La fin de l’alinéa 3 de l’article 15 résulte de l’adoption de l’amendement CE1110 lors de l’examen en commission des affaires économiques.
L’alinéa 3 de l’article 15 vise à permettre au gouvernement de prendre par ordonnance toute mesure afin de mettre en place une plateforme unique de collecte de données d’identification et de mouvement des animaux, ainsi que la collecte de données complémentaires sans que soit spécifiées lesquelles.
Les député.e.s du groupe LFI estiment que la traçabilité se révèle être un levier déterminant en matière de gestion de crise sanitaire et que la création d’une plateforme unique d’enregistrement des mouvements d’animaux s’avère pertinente.
Néanmoins les député.e.s du groupe LFI s’opposent au recours aux ordonnances qui constitue une atteinte aux pouvoirs des parlementaires. Sur ce sujet en particulier, aucune garantie n’est donnée quant à la gestion par la puissance publique de cette plateforme unique.

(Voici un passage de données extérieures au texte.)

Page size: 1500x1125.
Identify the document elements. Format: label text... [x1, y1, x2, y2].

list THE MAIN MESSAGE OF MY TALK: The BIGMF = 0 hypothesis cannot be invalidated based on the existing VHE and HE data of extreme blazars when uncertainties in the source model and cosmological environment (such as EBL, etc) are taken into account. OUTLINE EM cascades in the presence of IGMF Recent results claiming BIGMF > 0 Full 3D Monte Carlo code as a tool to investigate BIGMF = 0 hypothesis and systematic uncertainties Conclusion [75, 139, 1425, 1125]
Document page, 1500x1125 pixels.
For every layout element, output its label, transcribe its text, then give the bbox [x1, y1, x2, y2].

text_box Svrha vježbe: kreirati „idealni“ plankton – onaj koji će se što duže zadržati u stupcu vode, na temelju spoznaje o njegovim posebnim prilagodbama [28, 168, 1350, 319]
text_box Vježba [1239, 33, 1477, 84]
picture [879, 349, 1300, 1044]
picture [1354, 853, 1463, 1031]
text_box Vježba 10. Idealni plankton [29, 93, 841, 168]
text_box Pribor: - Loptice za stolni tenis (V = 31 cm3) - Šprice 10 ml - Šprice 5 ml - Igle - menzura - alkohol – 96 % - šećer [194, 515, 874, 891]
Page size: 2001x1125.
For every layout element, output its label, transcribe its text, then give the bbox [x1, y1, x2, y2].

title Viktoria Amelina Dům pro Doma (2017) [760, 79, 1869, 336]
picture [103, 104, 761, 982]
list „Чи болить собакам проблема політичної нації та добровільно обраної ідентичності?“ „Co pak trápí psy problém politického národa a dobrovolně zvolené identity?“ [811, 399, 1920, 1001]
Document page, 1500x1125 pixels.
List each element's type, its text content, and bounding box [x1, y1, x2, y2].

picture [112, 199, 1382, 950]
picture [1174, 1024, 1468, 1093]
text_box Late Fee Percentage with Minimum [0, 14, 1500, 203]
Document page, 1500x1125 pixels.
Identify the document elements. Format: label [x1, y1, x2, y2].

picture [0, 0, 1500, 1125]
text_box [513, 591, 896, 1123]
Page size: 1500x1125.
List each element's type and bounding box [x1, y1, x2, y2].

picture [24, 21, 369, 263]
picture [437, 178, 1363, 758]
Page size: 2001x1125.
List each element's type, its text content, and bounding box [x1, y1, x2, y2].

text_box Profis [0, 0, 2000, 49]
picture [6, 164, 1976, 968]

L’amendement CE1110 adopté en commission, vise à permettre aux chambres d’agriculture l’accès aux données ainsi que la capacité à participer au traitement et à la mise à disposition de ces données.
Si les chambres d’agriculture ont un rôle à jouer en matière de gestion des crises sanitaires, les député.e.s LFI estiment néanmoins que le projet d’ordonnances est actuellement trop flou pour octroyer ce droit supplémentaire aux chambres d’agriculture, d’autant plus que les types d’informations auxquelles elles auront concrètement accès ne sont pas précisés.
Pour toutes ces raisons, les député.e.s du groupe LFI demande la suppression de la fin de l’alinéa 3.